MMQ-v2: Align, Denoise, and Amplify: Adaptive Behavior Mining for Semantic IDs Learning in Recommendation
Yi Xu, Moyu Zhang, Chaofan Fan, Jinxin Hu, Xiaochen Li, Yu Zhang, Xiaoyi Zeng, Jing Zhang
TL;DR
The paper tackles the limitations of traditional ItemIDs by learning expressive semantic IDs (SIDs) that fuse multimodal item content with dynamic behavioral signals. It introduces ADA-SID, a two-fold mechanism comprising adaptive behavior-content alignment and a dynamic behavioral router within a mixture-of-quantization network to selectively amplify informative signals while suppressing noise. Empirical results on industrial and public datasets show substantial gains in both generative retrieval and discriminative ranking, with strong ablations confirming the value of each component and an online A/B showing production-level impact. The work advances robust SID learning for scalable, long-tail–aware recommender systems and highlights practical deployment benefits in real-world platforms. $R$eg$.$ $L$oss and related metrics are evaluated with established benchmarks to demonstrate effectiveness across downstream tasks and item popularity strata.
Abstract
Industrial recommender systems rely on unique Item Identifiers (ItemIDs). However, this method struggles with scalability and generalization in large, dynamic datasets that have sparse long-tail data. Content-based Semantic IDs (SIDs) address this by sharing knowledge through content quantization. However, by ignoring dynamic behavioral properties, purely content-based SIDs have limited expressive power. Existing methods attempt to incorporate behavioral information but overlook a critical distinction: unlike relatively uniform content features, user-item interactions are highly skewed and diverse, creating a vast information gap in quality and quantity between popular and long-tail items. This oversight leads to two critical limitations: (1) Noise Corruption: Indiscriminate behavior-content alignment allows collaborative noise from long-tail items to corrupt their content representations, leading to the loss of critical multimodal information. (2)Signal Obscurity: The equal-weighting scheme for SIDs fails to reflect the varying importance of different behavioral signals, making it difficult for downstream tasks to distinguish important SIDs from uninformative ones. To tackle these issues, we propose a mixture-of-quantization framework, MMQ-v2, to adaptively Align, Denoise, and Amplify multimodal information from content and behavior modalities for semantic IDs learning.
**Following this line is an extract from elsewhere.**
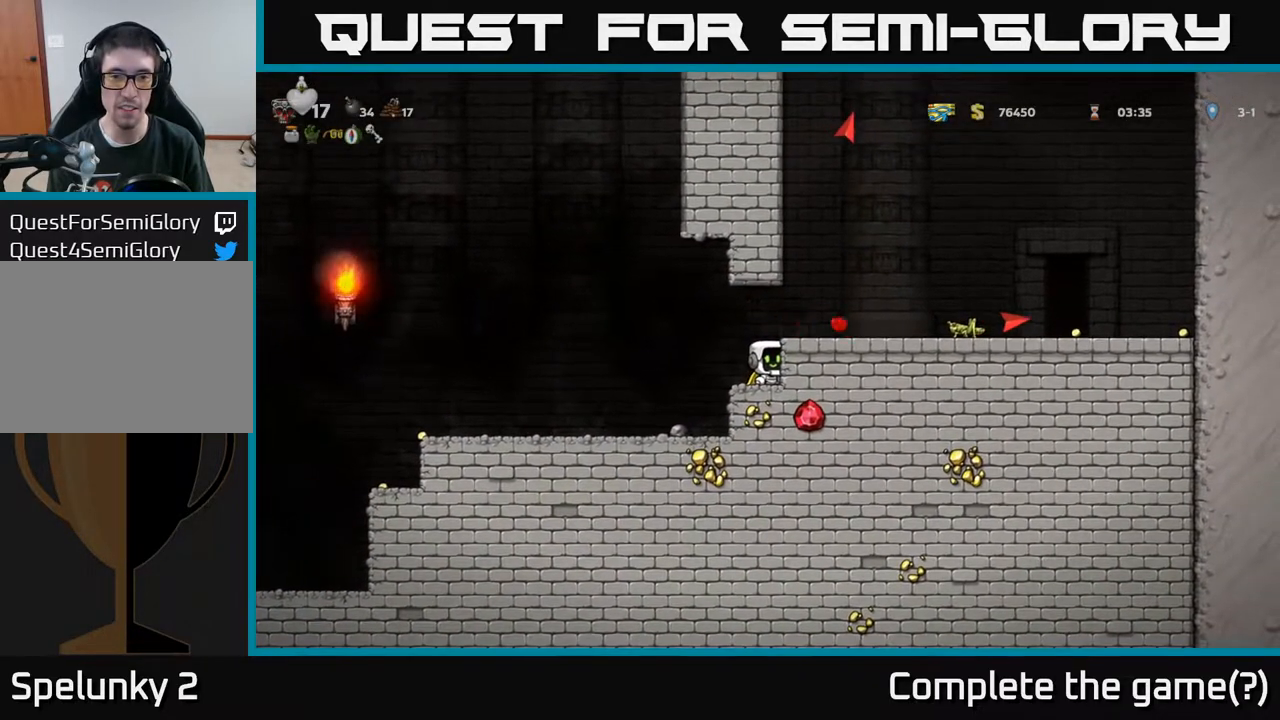
{"buttons": ["X", "DPAD_RIGHT"], "left_stick": "center", "right_stick": "center", "events": [[67, "A", "down"], [67, "DPAD_RIGHT", "down"], [183, "A", "up"], [450, "X", "down"]]}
The semantic IDs generated by this framework named ADA-SID. It introduces two innovations: an adaptive behavior-content alignment that is aware of information richness to shield representations from noise, and a dynamic behavioral router to amplify critical signals by applying different weights to SIDs. Extensive experiments on public and large-scale industrial datasets demonstrate ADA-SID's significant superiority in both generative and discriminative recommendation tasks.